Another possible approach, although not as common, would be to write exceptions into the right to cure clause. Your Realtor can execute this in a couple of ways, but the general idea would be to say “excluded from the right to cure are conditions related to mold or bacterial growth, instability of the home’s foundation, or the home’s drain tile system.”. (Just an example).
Bonus- Tips for Writing a Notice of Defect
Never forget that if the seller elects to cure, they must elect to cure ALL the defects listed on your notice. For this reason, if you get to the point where you are delivering a Notice of Defect, it’s generally to your advantage to list every defect that you’re aware of on the notice. Either the seller will become too intimidated by the list and will elect to not cure and subsequently allow you to terminate the transaction, or they will elect to cure and will have to address all the defects you list, big and small. At least you’ll have the cracked window pane, dripping faucet, and non-functioning outlet fixed if they move forward with repairs.
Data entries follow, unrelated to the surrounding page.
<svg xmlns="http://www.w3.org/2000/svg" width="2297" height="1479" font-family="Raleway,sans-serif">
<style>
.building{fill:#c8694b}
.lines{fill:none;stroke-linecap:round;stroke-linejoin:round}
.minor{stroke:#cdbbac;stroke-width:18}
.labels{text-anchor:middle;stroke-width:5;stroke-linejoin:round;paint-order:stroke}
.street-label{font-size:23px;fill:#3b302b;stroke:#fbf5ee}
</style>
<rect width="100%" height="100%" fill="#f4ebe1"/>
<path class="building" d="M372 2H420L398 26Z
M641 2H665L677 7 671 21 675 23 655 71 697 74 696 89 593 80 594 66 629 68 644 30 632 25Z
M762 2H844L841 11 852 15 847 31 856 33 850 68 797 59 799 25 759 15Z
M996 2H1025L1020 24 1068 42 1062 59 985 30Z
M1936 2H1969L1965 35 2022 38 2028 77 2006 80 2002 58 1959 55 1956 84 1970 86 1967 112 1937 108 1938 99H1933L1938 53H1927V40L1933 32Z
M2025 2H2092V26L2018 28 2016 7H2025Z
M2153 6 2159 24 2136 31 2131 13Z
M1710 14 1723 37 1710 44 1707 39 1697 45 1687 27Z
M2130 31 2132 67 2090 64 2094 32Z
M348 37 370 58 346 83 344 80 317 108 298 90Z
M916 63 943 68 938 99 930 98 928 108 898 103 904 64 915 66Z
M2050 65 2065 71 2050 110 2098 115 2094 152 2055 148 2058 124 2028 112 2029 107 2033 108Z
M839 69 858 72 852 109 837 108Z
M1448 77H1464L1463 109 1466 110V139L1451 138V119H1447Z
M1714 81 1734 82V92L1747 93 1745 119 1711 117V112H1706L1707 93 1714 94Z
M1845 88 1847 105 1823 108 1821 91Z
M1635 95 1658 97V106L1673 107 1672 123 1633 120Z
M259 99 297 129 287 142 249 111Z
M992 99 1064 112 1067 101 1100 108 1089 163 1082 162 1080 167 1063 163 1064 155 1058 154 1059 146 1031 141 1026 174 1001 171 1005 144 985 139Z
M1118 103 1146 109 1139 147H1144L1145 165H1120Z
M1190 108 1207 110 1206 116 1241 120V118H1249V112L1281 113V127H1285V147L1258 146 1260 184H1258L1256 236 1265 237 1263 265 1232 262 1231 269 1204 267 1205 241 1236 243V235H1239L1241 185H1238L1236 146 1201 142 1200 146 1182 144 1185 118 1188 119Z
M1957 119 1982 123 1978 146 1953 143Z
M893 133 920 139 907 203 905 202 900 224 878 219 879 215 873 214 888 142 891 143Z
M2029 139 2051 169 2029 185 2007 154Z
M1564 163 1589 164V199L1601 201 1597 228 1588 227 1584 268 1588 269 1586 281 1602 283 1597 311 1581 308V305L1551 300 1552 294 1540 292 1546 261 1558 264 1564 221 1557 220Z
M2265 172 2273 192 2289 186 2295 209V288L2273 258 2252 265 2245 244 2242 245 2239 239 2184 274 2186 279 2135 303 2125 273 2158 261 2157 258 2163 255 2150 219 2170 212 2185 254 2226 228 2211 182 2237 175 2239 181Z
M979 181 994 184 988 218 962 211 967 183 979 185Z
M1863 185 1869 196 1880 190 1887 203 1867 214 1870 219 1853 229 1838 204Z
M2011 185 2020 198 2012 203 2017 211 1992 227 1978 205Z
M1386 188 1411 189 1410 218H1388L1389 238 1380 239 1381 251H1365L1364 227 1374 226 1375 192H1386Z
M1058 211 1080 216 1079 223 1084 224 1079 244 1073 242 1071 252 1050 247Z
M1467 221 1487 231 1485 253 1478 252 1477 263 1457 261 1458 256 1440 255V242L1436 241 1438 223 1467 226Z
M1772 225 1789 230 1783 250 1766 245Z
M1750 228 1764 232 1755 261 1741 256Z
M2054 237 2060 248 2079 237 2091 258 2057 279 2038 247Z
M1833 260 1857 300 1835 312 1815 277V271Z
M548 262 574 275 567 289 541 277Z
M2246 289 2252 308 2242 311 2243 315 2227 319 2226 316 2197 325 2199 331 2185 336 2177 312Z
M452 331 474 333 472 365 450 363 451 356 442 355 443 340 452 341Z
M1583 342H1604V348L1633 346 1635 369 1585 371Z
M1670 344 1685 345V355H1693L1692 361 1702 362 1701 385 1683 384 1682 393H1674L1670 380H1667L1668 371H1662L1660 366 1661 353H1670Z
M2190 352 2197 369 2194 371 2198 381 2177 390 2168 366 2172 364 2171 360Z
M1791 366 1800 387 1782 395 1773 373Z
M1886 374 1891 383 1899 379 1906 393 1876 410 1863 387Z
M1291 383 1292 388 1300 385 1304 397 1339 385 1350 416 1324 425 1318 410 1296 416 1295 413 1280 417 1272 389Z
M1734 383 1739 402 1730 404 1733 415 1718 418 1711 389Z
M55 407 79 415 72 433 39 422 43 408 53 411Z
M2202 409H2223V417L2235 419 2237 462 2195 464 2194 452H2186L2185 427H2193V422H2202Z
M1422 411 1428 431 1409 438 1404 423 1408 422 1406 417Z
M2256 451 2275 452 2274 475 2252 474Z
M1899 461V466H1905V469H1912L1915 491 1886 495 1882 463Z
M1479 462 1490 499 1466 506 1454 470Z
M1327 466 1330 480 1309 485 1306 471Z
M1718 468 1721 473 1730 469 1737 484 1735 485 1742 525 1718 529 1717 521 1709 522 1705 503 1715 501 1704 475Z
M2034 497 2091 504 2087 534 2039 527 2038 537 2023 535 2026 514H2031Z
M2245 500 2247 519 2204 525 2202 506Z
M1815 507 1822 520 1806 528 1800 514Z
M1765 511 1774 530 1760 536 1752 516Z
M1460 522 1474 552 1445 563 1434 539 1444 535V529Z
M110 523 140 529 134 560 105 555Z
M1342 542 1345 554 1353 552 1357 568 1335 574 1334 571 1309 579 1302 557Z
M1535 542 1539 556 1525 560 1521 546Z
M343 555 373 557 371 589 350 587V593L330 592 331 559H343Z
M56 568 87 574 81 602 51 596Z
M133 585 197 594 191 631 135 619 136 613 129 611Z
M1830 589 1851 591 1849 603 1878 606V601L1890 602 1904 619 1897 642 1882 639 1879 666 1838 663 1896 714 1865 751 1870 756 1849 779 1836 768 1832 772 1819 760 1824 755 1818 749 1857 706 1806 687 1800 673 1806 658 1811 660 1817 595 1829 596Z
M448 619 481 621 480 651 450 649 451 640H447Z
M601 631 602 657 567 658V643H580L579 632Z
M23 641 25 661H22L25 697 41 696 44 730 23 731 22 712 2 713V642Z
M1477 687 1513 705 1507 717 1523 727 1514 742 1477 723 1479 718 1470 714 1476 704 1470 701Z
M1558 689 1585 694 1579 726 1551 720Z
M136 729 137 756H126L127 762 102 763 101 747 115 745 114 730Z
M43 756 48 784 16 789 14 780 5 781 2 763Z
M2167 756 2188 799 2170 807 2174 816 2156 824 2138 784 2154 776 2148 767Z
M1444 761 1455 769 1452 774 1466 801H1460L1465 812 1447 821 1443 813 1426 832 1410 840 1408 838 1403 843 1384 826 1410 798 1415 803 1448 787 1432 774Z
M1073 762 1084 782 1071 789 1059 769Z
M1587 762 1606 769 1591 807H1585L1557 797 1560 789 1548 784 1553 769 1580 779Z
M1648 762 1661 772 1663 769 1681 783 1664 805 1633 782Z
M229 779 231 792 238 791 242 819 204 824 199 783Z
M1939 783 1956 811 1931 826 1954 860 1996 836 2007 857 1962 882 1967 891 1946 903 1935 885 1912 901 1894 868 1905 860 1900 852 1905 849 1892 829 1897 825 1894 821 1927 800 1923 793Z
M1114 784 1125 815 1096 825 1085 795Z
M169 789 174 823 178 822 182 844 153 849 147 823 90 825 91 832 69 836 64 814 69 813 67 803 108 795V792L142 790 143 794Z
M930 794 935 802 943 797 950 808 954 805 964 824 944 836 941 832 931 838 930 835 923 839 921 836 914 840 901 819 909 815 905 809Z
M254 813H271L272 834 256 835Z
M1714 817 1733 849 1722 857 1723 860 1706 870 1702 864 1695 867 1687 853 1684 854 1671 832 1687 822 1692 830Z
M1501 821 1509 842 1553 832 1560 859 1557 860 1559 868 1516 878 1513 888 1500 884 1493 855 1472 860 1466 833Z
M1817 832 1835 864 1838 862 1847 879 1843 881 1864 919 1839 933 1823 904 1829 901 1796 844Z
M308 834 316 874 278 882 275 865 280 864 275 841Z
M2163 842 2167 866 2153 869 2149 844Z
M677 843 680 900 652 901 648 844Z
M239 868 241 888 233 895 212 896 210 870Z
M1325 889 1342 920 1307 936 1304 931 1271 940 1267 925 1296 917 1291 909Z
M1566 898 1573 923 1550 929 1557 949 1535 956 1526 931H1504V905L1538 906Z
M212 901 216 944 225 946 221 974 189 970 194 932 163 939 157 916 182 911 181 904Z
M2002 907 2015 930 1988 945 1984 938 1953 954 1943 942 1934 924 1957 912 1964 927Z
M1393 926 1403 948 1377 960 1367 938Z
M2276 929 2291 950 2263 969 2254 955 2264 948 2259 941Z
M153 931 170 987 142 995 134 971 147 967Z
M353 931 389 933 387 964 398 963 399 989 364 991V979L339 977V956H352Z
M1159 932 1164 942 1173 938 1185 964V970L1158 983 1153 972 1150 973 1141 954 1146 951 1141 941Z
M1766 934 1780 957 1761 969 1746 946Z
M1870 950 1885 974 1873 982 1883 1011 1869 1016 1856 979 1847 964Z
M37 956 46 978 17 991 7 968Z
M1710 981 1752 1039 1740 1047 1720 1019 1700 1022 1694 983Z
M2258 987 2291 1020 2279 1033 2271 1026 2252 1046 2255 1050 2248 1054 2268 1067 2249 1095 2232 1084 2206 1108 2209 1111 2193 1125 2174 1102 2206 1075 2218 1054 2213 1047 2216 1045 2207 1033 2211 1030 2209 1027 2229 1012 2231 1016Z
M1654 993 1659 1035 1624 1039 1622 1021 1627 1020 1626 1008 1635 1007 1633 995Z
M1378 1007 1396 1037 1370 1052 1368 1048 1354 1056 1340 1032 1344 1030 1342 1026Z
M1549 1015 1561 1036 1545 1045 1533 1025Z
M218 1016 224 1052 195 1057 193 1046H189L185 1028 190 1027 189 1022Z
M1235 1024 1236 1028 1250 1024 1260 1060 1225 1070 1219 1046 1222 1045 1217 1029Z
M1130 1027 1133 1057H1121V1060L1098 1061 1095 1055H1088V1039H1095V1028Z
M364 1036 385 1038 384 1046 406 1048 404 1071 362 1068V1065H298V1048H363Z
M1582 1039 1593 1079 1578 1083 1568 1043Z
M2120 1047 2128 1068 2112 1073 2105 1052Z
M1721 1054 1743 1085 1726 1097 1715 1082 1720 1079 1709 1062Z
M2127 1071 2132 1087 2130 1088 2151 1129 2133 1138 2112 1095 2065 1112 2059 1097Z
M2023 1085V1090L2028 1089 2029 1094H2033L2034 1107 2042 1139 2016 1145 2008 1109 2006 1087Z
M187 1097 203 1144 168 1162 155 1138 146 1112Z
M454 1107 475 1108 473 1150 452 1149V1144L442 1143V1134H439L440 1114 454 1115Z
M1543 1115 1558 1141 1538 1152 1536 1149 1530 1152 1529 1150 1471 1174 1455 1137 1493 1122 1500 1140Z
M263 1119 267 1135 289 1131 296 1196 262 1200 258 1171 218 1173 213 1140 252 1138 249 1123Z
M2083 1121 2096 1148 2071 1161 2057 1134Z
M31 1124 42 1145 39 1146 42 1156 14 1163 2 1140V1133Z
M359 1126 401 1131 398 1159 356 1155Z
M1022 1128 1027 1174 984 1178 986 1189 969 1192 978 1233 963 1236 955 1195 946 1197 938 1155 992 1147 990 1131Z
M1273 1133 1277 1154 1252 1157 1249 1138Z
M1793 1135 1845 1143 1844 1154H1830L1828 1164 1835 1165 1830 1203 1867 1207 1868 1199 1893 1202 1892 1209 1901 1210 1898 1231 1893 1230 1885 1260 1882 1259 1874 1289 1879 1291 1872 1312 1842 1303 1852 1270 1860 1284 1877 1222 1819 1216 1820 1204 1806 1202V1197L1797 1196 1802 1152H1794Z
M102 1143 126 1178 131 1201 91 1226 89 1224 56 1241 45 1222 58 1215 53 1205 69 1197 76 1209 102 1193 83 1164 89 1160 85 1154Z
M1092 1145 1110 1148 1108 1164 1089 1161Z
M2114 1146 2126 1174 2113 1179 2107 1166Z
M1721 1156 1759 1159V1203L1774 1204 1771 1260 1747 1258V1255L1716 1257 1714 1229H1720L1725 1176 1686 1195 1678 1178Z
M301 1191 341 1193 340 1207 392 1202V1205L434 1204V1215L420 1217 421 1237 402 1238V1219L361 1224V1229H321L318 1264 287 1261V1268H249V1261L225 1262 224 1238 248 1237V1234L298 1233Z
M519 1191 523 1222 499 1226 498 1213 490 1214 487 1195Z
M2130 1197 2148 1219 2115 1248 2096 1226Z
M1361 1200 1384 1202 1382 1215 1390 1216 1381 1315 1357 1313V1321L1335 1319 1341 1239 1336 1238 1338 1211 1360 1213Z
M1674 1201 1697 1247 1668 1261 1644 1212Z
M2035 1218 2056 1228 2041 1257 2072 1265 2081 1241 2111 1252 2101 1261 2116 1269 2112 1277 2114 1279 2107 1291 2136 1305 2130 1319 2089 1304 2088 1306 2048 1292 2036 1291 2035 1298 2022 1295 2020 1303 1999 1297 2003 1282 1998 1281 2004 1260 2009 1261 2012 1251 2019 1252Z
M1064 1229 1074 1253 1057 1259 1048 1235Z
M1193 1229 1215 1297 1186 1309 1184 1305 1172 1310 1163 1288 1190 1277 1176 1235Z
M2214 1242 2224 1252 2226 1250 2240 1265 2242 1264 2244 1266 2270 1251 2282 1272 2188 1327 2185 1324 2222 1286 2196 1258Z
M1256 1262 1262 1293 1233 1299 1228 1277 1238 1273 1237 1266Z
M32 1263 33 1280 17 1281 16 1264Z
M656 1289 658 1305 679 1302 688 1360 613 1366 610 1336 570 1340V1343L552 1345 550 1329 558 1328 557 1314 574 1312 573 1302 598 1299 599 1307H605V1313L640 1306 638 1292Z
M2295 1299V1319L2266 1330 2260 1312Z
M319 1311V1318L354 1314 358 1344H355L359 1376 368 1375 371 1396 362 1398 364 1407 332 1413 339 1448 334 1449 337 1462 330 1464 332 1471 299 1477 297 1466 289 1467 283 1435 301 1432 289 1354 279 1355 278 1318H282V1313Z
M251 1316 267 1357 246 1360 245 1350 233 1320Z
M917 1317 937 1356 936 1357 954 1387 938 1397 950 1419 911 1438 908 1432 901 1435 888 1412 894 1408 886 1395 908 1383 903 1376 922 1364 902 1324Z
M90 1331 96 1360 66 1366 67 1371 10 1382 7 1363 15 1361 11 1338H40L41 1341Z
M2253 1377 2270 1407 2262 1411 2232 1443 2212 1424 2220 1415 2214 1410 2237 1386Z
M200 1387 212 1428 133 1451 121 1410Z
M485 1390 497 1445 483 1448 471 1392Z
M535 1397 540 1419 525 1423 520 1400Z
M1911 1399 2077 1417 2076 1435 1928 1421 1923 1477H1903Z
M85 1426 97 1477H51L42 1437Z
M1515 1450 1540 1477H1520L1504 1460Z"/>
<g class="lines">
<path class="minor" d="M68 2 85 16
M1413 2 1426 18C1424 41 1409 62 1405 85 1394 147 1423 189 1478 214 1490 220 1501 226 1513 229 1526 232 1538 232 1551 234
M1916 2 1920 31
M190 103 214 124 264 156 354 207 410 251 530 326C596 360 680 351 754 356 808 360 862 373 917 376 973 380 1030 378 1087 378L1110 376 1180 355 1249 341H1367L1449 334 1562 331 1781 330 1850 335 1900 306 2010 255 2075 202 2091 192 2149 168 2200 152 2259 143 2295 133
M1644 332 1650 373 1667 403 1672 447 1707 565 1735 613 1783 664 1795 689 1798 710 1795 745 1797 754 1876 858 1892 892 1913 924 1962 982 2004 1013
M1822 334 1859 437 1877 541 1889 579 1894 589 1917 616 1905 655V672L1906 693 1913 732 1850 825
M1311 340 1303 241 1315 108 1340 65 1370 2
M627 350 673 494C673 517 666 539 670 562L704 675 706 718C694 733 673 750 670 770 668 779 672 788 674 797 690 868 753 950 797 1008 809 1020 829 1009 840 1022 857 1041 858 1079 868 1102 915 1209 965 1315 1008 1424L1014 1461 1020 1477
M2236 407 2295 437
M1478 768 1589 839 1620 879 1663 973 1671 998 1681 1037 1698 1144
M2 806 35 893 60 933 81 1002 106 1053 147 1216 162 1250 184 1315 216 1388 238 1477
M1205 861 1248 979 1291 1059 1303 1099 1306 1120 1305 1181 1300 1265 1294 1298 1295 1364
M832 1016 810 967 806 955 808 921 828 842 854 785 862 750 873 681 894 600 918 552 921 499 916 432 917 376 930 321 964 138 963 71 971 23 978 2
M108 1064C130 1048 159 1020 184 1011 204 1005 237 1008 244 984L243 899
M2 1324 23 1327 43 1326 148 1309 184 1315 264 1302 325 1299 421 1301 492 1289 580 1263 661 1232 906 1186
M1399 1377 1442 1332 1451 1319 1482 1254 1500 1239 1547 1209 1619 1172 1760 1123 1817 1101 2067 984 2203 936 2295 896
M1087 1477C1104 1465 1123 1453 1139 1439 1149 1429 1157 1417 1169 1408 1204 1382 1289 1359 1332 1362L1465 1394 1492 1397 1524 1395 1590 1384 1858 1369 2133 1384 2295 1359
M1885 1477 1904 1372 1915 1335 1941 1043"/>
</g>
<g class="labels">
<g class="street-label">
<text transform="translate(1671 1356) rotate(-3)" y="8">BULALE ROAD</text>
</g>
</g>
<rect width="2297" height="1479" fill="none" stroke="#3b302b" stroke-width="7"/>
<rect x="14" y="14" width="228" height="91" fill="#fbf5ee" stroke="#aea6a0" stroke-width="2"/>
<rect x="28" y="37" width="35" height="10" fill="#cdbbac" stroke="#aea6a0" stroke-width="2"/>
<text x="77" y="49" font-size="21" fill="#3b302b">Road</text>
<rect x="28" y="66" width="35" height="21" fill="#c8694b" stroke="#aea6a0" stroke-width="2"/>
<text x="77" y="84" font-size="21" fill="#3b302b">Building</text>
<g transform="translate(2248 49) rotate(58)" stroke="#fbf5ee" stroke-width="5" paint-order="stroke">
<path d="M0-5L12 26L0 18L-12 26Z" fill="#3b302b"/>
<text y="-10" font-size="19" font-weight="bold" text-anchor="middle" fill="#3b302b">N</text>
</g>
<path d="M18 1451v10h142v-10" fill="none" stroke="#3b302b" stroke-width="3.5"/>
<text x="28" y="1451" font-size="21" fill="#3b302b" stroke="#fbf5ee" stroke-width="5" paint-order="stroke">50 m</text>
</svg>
Other “Right to Cure” Situations
The concept of Right to Cure extends to other contingencies as well. For example, the appraisal contingency requires that the property appraise at or above the purchase price. If the seller is granted Right to Cure, they would be able to unilaterally lower the price to the appraised value to keep the transaction moving forward. With a radon testing contingency, a seller with Right to Cure can install a radon mitigation system to lower the radon levels and keep the deal alive. Even a financing contingency may have it’s own version of Right to Cure, whereby the seller could offer financing to a buyer who has been denied by traditional lending institutions.
In Conclusion
The Right to Cure is a very important and powerful element of any real estate transaction, and a comfortable understanding of it helps to drive confident and intelligent decision making while crafting an offer to purchase. While simple at its core, the Right to Cure has layered and subtle influences on negotiation throughout the homebuying/selling process. Representation by a Realtor you trust is the safest path to protecting your interests, writing winning offers, and avoiding unnecessary risk. When dealing with these nuances, why not have someone in your corner who deals with these situations daily?